Venezuela gold fever: Venepiramides

Venepiramides has this very interesting article (Spanish) about the new parallel currency market in Venezuela. It used to be that people would buy Venezuelan bonds with their bolivars and sell them in dollars. The two prices would move up and down, with the ratio between them creating an effective exchange rate, which became known as the swap rate or, in Spanish, the permuta.

Now, the same thing is happening with gold. People can buy gold with bolivars and sell it in the exterior as a way of getting foreign currency. Venepiramides says Swiss banks are the main intermediaries.

This opens ever less traceable paths to capital flight and money laundering. It’s harder to track a gold bar than a bond.

It also creates ever more powerful incentives for illegal gold mining in Venezuela and nearby lands, as this market is bound to push the Venezuela gold price (in bolivars) well above the world price.

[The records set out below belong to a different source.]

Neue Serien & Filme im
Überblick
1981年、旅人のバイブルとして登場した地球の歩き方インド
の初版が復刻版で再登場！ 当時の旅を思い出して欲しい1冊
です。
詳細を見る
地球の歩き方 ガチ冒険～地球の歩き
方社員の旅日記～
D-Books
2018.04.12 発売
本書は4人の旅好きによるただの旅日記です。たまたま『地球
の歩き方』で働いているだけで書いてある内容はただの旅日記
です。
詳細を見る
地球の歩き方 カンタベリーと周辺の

When the bond swap market was shut down, a Venezuelan bond that sold in the States for $1,000 would sell in Venezuela for 8,300 or more bolivars, or about $1,930 at the official exchange rate. That same sort of ratio will apply to the gold price.

The Central Bank, which is supposed to buy a big chunk of all domestic gold production, pays world-market prices at the official exchange rate. That is to say, they pay the price of gold (around $1,200 an ounce) times the official exchange rate of 4.3 to the dollar. If a miner can go underground and sell for twice that, well, let’s just say it’s not good news for Venezuela’s plan to bring all its gold production into official channels.

2 thoughts on “Venezuela gold fever: Venepiramides

  1. Kepler

    Sad. More destruction to the Caura and to the Caroní, to the native Americans there. And on top of that with no real job creation, people will definitely turn more and more into destroying the Tierra de Gracia.

  2. Roberto N

    Yes, truly a bad thing all the way around. Aside from the money laundering, and the destruction of priceless habitats, comes even more corruption.

    I would imagine that diamonds also providing a way to do so as well. As early as 1985 I’d seen diamonds taken out by Guardia Nacional on sale in a “grey” market.